If it wasn’t for the layer of dried gore coating my body I’d doubt I’d killed any of the people I think I have. As it is a crusty coating of copper red covers my hands, my arms, my still naked breasts. It’s smeared on my stomach and splattered on my legs. From the tightness of my skin I suspect it has dried all over my face too. It’s not my blood, I can smell that, but it’s definitely the blood of Strix.
It takes a moment to adjust as I regain control of my emotions and begin to notice peculiarities about my surroundings. This cell is not the one I had been in; the door is on the wrong side of the room. Why had Charleston moved me? To sort out the chaos I created? That’s when I notice the bed and the privacy screen in front of the toilet. I’m not in a Senate cell, the Senate don’t allow for such luxuries. Whose prison am I in?
“Evie,” Rob’s voice echoes through the intercom, “are you ok?”
“Rob?” Pulling myself to my feet I squint past the electrified mesh which protects the thick glass screen from me. He’s there, with Tul and Robbie and I scowl as confusion takes hold. I’m home but how did I get here? Did they rescue me? I wish I felt excited, ecstatic, pleased to hear his voice. Truthfully though, the situation fills me with nervous dread. Why am I locked up?
“What happened?” I ask, mystified by the blank space in my memory and afraid of what I must have done to merit them imprisoning me.
“Are you ok?” Tul answers, repeating Rob’s question. I can feel his anxiety as clearly as I can hear it in his tone. Nothing about this scenario comforts or reassures me. Why were my husbands out there rather than in here? Is that blood on Rob’s clothing?

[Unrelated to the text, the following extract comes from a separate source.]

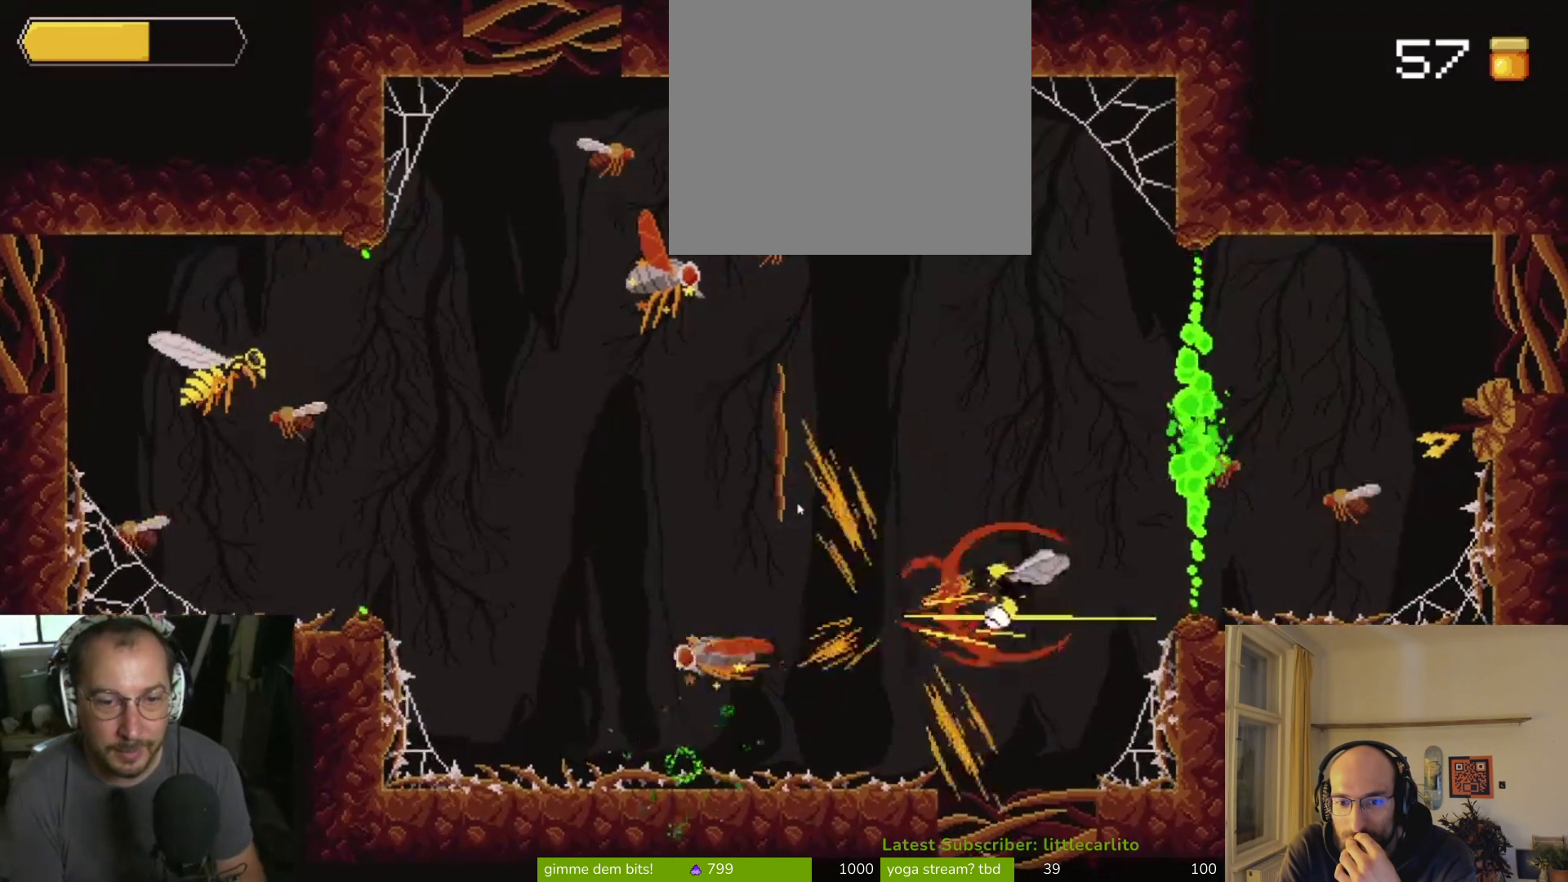
{"buttons": [], "left_stick": "center", "right_stick": "center", "events": [[33, "CROSS", "down"], [133, "CROSS", "up"]]}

“I’m in a cell, confused and coated in blood so I’d say not,” even I can hear a hint of resentment in the inflection of my voice. “Why am I in a cell, confused and coated in blood?” I ask, while focussing on their emotions as if their feelings would unravel the mystery for me. “Why are you out there?” The enquiry no sooner leaves my mouth and I realise the truth. “You’re afraid of me.”
“Afraid for you,” Rob corrects reluctantly, “you weren’t yourself when you turned up outside.”
“Are you going to explain?” At my demand Rob and Tul glance nervously at each other before relenting, resigned, to my request.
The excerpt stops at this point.